» **Requirement**
Write out the entries below once more, exactly, with the pictures left out.

» **Saved data entries**
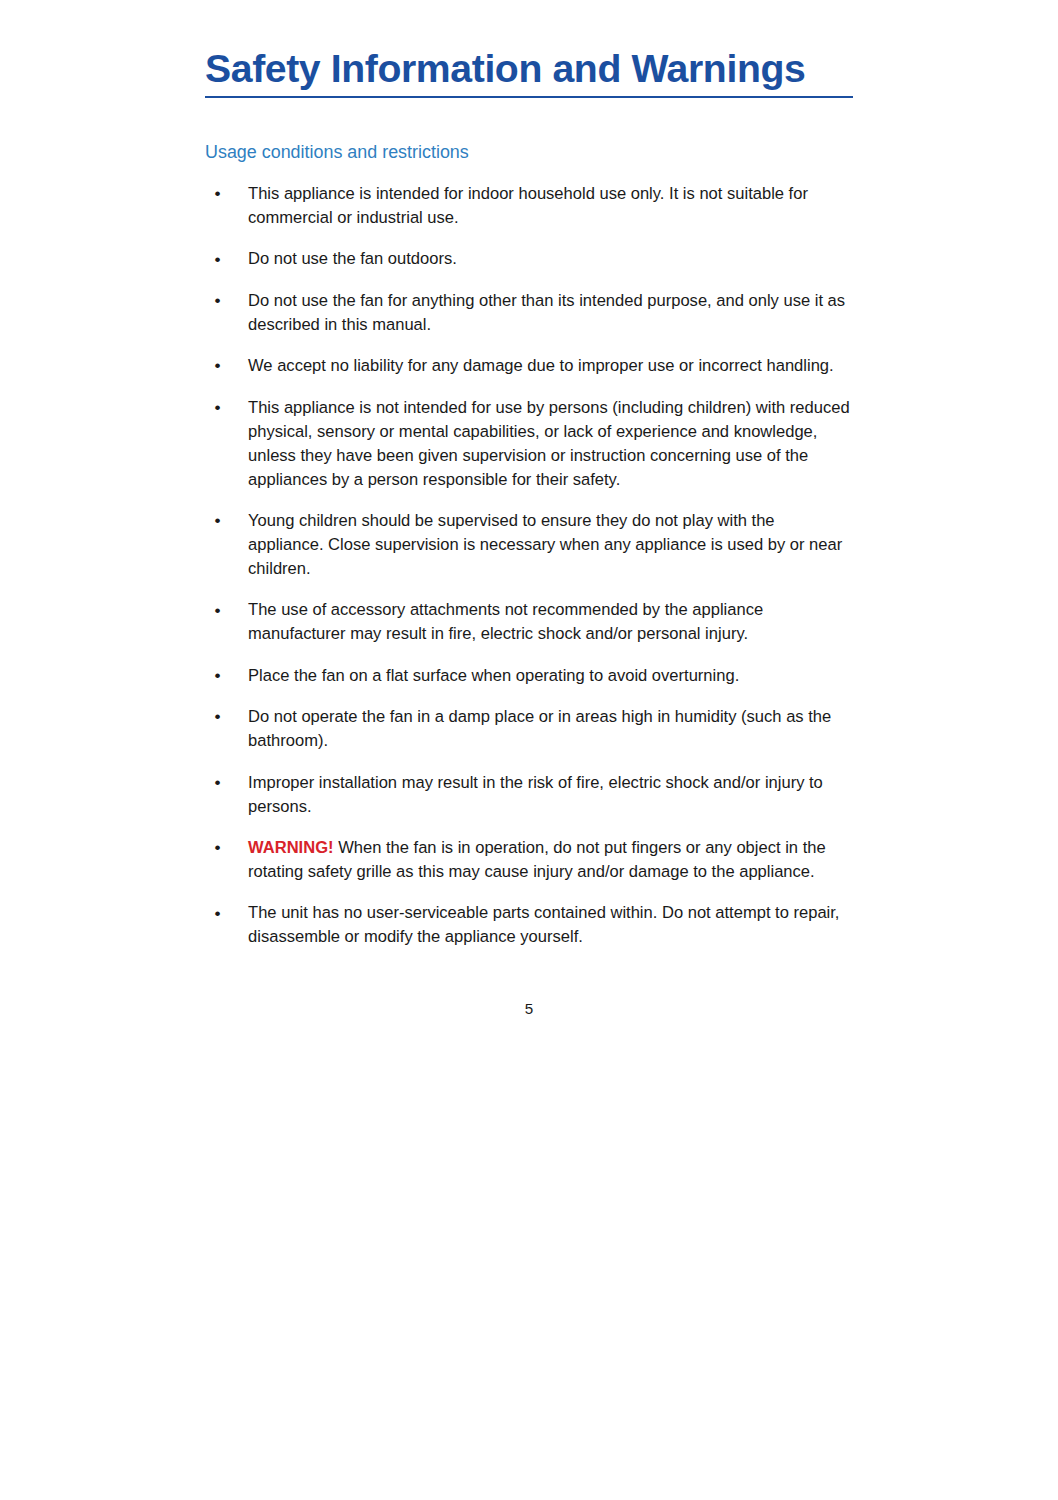Safety Information and Warnings
Usage conditions and restrictions
This appliance is intended for indoor household use only. It is not suitable for commercial or industrial use.
Do not use the fan outdoors.
Do not use the fan for anything other than its intended purpose, and only use it as described in this manual.
We accept no liability for any damage due to improper use or incorrect handling.
This appliance is not intended for use by persons (including children) with reduced physical, sensory or mental capabilities, or lack of experience and knowledge, unless they have been given supervision or instruction concerning use of the appliances by a person responsible for their safety.
Young children should be supervised to ensure they do not play with the appliance. Close supervision is necessary when any appliance is used by or near children.
The use of accessory attachments not recommended by the appliance manufacturer may result in fire, electric shock and/or personal injury.
Place the fan on a flat surface when operating to avoid overturning.
Do not operate the fan in a damp place or in areas high in humidity (such as the bathroom).
Improper installation may result in the risk of fire, electric shock and/or injury to persons.
WARNING! When the fan is in operation, do not put fingers or any object in the rotating safety grille as this may cause injury and/or damage to the appliance.
The unit has no user-serviceable parts contained within. Do not attempt to repair, disassemble or modify the appliance yourself.
5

» **Solution**
Safety Information and Warnings
Usage conditions and restrictions
This appliance is intended for indoor household use only. It is not suitable for commercial or industrial use.
Do not use the fan outdoors.
Do not use the fan for anything other than its intended purpose, and only use it as described in this manual.
We accept no liability for any damage due to improper use or incorrect handling.
This appliance is not intended for use by persons (including children) with reduced physical, sensory or mental capabilities, or lack of experience and knowledge, unless they have been given supervision or instruction concerning use of the appliances by a person responsible for their safety.
Young children should be supervised to ensure they do not play with the appliance. Close supervision is necessary when any appliance is used by or near children.
The use of accessory attachments not recommended by the appliance manufacturer may result in fire, electric shock and/or personal injury.
Place the fan on a flat surface when operating to avoid overturning.
Do not operate the fan in a damp place or in areas high in humidity (such as the bathroom).
Improper installation may result in the risk of fire, electric shock and/or injury to persons.
WARNING! When the fan is in operation, do not put fingers or any object in the rotating safety grille as this may cause injury and/or damage to the appliance.
The unit has no user-serviceable parts contained within. Do not attempt to repair, disassemble or modify the appliance yourself.
5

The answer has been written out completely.